We have also described how the uncertainty associated with the many model parameter values can be accounted for and developed a novel and efficient method using ABC to quantify the uncertainty associated with parameters that are not directly observable. By sampling from the resulting posterior probability distributions, it will be possible to generate the equivalent of the thousands of different “virtual” expert relationships between vital rates and the number of days of disturbance that are currently used to evaluate uncertainty in iPCoD. This method can be readily applied to any of the existing DEB models developed using the Hin et al. (2019) template. However, it should be recognised that the uncertainty that is captured by this approach (which relates to uncertainty in model parameter values) is fundamentally different from the uncertainty associated with the EE-derived transfer functions. The latter related to the variation among experts in the predicted form of the transfer functions and the experts’ evaluations of their confidence in the shape of the functions.
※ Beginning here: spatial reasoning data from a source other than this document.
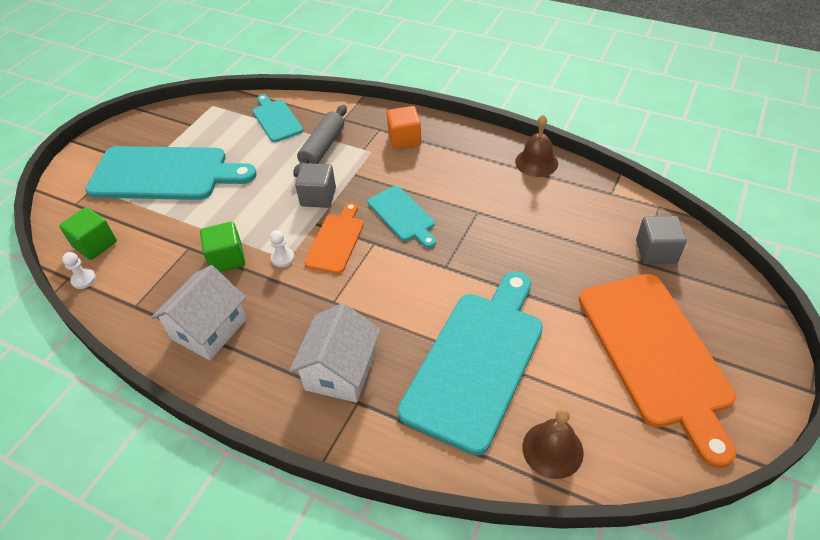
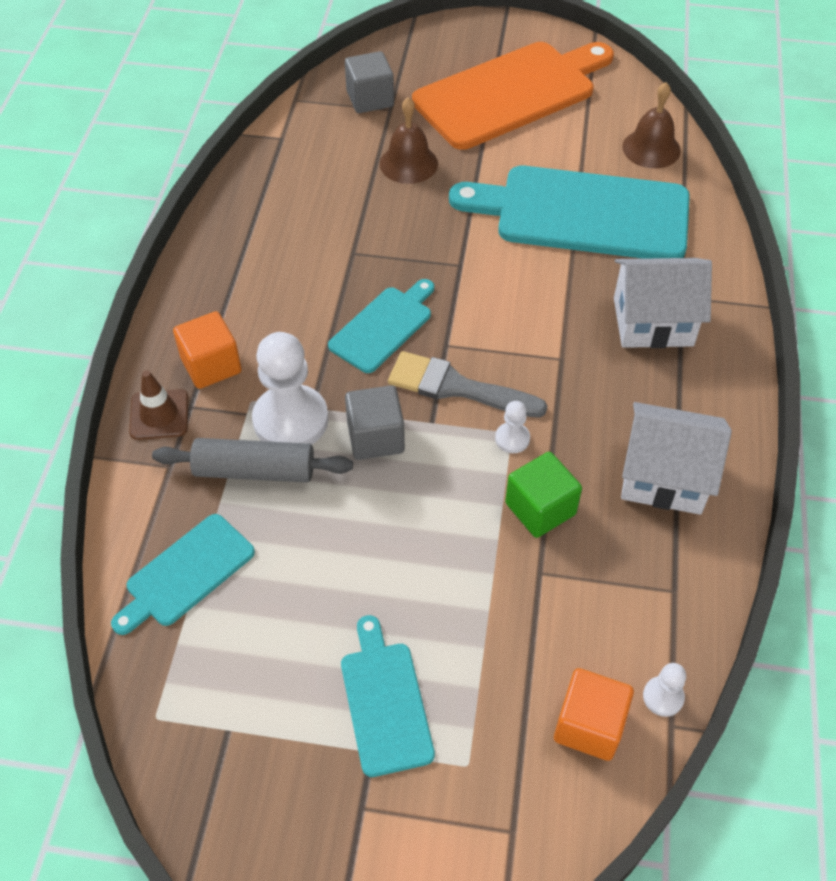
camera: 110 degrees left, 5 degrees up
(95, 244) = (589, 725): green cube -> orange cube
(165, 174) = (385, 702): turquoise cutting board -> turquoise cutting board, size x0.51
(336, 241) = (457, 387): orange cutting board -> grey brush
(349, 165) = (290, 420): none -> white pawn
(378, 118) = (159, 415): none -> brown traffic cone
(536, 162) = (235, 210): brown bell -> brown bell (408, 163)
Finally, we carried out preliminary trials using output from the DEPONS model (Nabe‑Nielsen et al., 2018) to show how telemetry data can be used to estimate the cumulative exposure of different individuals in a harbour porpoise population to disturbance from piling activity.

It is clear from the uncertainty and sensitivity analyses that much of the uncertainty about the effects of disturbance on vital rates is related to uncertainty around the choice of a suitable value for the FMR multiplier (sigma_M). Further research to clarify the causes of variation in FMR between and within species would provide a more robust quantification of this uncertainty than we have been able to provide.

The other set of parameters that make a substantial contribution to uncertainty are those relating to the development of foraging efficiency. Information regarding the way in which the foraging efficiency of pups and calves develops in the post-weaning period, either from direct observation or telemetry, would be particularly valuable.

Finally, understanding the effects of disturbance on foraging remains key to such models.

The final set of parameters that contribute substantially to uncertainty are those relating to the threshold body condition for starvation (ρ_s) and the risk of starvation-related mortality (μ_s). Further research on the relationship between body condition and the risk of mortality is required to resolve this.

Finally, in the time available, we were unable to consider the effects on the predictions of the DEB models of environmental stochasticity and individual variation in the parameters that determine growth, feeding efficiency and the threshold for reproduction. Incorporation of this variation would undoubtedly make the model predictions more realistic. Further research is required to determine the magnitude and importance of their effects.